La liste des meilleures ventes de livres au Japon est occupée cette année par des mobile novels, ces romans publiés et lus sur des écrans de téléphones portables, et pour certains écrits avec. C'est Times qui nous avertit et se fait l'écho du désarroi de la critique littéraire japonaise : "The fact that young readers are being exposed to immature expressions and stunted vocabulary will accelerate illiteracy and dammage their ability to express themselves." - de toute manière on va tous crevés !
Le public visé est en effet jeune : autour de vingt ans. Le format imposé condamne les textes à être scindés en de courts fragments téléchargeables sur un portable depuis Internet, à lire en trois minutes entre deux stations de métro. Le résultat semble ne pas être très littéraire : "I'm short, I'm stupid, I'm not pretty, I'm rubbish, and I've got no dreams." (extrait du numéro un des ventes au Japon, Love Sky, de Mika) - et nous qui nous plaignions de notre littérature !
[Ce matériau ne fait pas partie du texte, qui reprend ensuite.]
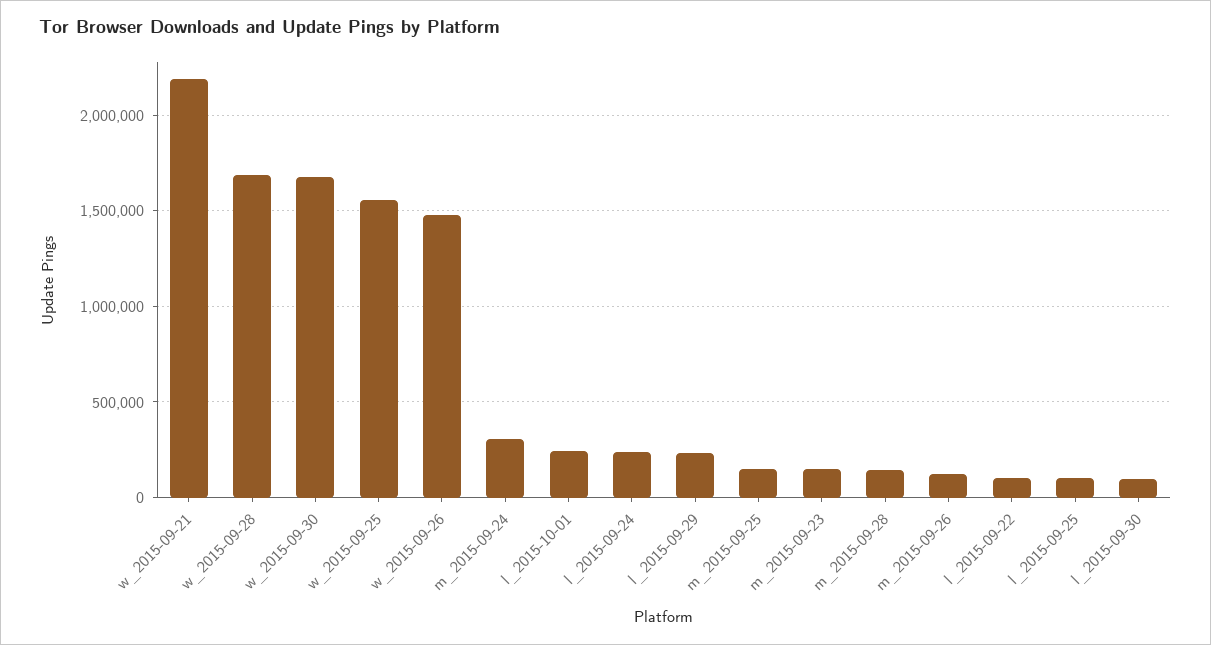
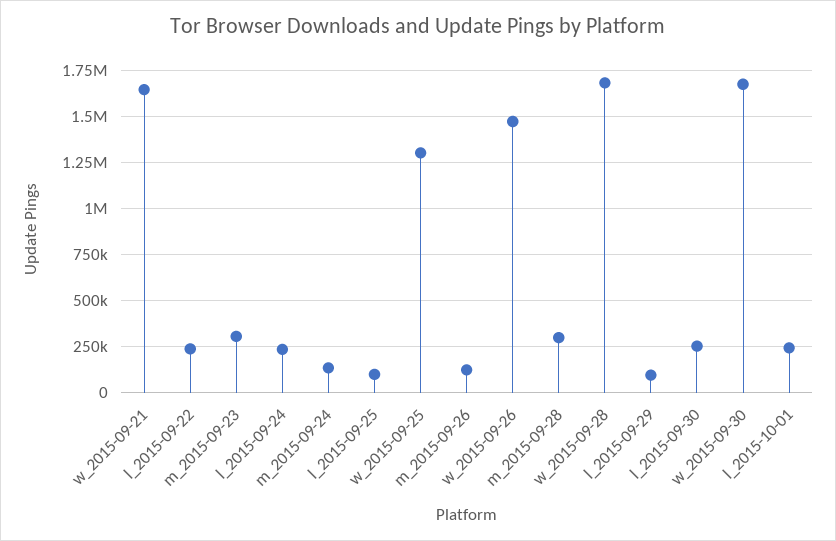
  {
-   "w_2015-09-21": 2200000,
+   "w_2015-09-21": 1650000,
    "w_2015-09-28": 1700000,
    "w_2015-09-30": 1700000,
-   "w_2015-09-25": 1550000,
+   "w_2015-09-25": 1300000,
    "w_2015-09-26": 1500000,
-   "m_2015-09-24": 300000,
+   "m_2015-09-24": 150000,
    "l_2015-10-01": 250000,
    "l_2015-09-24": 250000,
-   "l_2015-09-29": 250000,
+   "l_2015-09-29": 100000,
-   "m_2015-09-25": 150000,
-   "m_2015-09-23": 150000,
+   "m_2015-09-23": 300000,
-   "m_2015-09-28": 150000,
+   "m_2015-09-28": 300000,
    "m_2015-09-26": 100000,
-   "l_2015-09-22": 100000,
+   "l_2015-09-22": 250000,
    "l_2015-09-25": 100000,
-   "l_2015-09-30": 100000
+   "l_2015-09-30": 250000
  }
Cependant, à ses origines, le roman lui-même était perçu comme une forme d'expression populaire. (L'art est un lent anoblissement du trivial.) Même ainsi formatée, la littérature pour téléphones portables n'est limitée que par son manque d'ambition : qu'elle pense à s'élever, qu'elle oublie son public, et alors c'est à des romans ramassés en haïkus qu'on aura droit. Ce qui est mieux.